#### Explore the material:
• A. Check each statement below against the Bill Kidd profile and answer yes or no, quoting the words from the profile that decide it. (i) Kidd represented the Glasgow region from 2007 to 2011. (ii) Kidd was chief whip from 2007 to 2012. (iii) PNND was nominated for the Nobel Peace Prize in 2016.
• B. Resume the Bill Kidd profile from the point where it stops.

#### Selected text:
────────

Member of the Scottish Parliament for Glasgow Anniesland
- In office 5 May 2011 – 9 April 2026
- Preceded by: Bill Butler
- Succeeded by: Colm Merrick

Member of the Scottish Parliament for Glasgow
- In office 3 May 2007 – 22 March 2011

Personal details
- Born: 24 July 1956 (age 69)
- Party: Scottish National Party
- Occupation: Member of the Scottish Parliament
- Profession: Politician

= Bill Kidd =

Scottish National Party politician

William Kidd (born 24 July 1956) is a Scottish National Party (SNP) politician, who served as the Member of the Scottish Parliament (MSP) for the Glasgow Anniesland constituency from 2011 to 2026, having previously represented the Glasgow region from 2007 to 2011.

He is currently the convenor of the Cross Party Group on Nuclear Disarmament and deputy convenor of the Cross Party Group on Human Trafficking. He previously served as chief whip from 2012 to 2018 and as senior deputy whip from 2007 to 2012.

Outside of Holyrood, Kidd also serves as co-president of the international organisation Parliamentarians for Nuclear Non Proliferation and Disarmament (PNND). He has represented PNND at the United Nations, including delivering PNND's address to the 10th NPT Review Conference in August 2022. In 2016 Kidd was named, in his capacity as co-president, in a nomination of PNND for the Nobel Peace Prize. He was singled out for his dedicated work campaigning against nuclear weapons.

────────

Extracted page text data:
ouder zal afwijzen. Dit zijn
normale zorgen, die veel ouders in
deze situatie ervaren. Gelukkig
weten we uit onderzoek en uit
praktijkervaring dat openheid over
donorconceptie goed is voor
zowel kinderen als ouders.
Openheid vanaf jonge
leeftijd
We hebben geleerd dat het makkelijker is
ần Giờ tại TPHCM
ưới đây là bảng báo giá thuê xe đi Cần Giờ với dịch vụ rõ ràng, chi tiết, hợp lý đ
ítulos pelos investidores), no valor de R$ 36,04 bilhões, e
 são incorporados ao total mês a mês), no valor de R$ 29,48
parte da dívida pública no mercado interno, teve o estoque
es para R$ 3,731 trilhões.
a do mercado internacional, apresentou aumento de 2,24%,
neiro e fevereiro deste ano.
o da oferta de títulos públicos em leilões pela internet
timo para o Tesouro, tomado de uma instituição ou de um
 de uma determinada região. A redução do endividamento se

────────

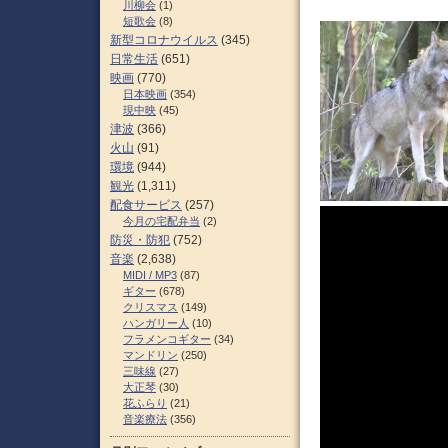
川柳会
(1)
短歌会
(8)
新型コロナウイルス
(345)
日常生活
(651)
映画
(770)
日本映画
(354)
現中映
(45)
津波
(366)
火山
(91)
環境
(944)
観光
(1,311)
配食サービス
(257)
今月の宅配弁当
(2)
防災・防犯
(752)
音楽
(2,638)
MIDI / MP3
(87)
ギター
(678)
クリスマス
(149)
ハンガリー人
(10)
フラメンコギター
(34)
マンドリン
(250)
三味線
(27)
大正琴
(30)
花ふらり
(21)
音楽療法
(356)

────────

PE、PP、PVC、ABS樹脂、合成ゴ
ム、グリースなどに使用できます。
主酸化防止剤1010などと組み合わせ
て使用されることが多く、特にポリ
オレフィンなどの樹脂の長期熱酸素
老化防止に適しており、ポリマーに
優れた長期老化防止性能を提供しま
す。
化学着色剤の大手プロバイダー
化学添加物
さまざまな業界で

────────

#### Answers in order:
• A.
(i) Yes: "having previously represented the Glasgow region from 2007 to 2011."
(ii) No: "He previously served as chief whip from 2012 to 2018 and as senior deputy whip from 2007 to 2012."
(iii) Yes: "In 2016 Kidd was named, in his capacity as co-president, in a nomination of PNND for the Nobel Peace Prize."

• B.
==Early life==
He was a clerk at the Clydebank District Council, before enrolling as a mature student. Before entering politics, Kidd also worked as a clerk at the Western Infirmary and Glasgow Dental Hospital for many years.

==Political career==
Kidd was the SNP candidate at the 1987 general election for Glasgow Hillhead but finished in fourth place with 2,713 votes, losing to George Galloway of the Labour Party. Shortly afterwards, he left the SNP to become a founding member of the Scottish Socialist Party (unrelated to the current party of that name). He stood for the SSP at the 1989 Glasgow Central by-election, but later re-joined the SNP.

He stood again for the SNP at Cunninghame South at the 2001 general election but finished in second place with 5,194 votes to Brian Donohoe of the Labour Party. At the 2003 and 2007 Scottish Parliament elections, he was the SNP candidate for Glasgow Anniesland, finishing in second place on both occasions. In 2007, he was elected as an MSP for the Glasgow region. The following day, he was also elected as a councillor for the Drumchapel/Anniesland ward of Glasgow City Council. In 2009, he decided to concentrate on his Holyrood role and stood down as a Glasgow City councillor.

In 2011, he was elected as MSP for Glasgow Anniesland, defeating the Labour candidate by only seven votes. In the 2016 election, Kidd retained the seat, this time with a majority of 6,153 votes. He Kidd won the seat for Anniesland again in 2021, this time winning 17,501 seats ahead of second-placed Scottish Labour candidate Eva Murray's 10,932.

On 12 March 2025, he announced he would stand down at the next Scottish Parliament election.

He is a past convenor of the SNP's Glasgow Regional Association.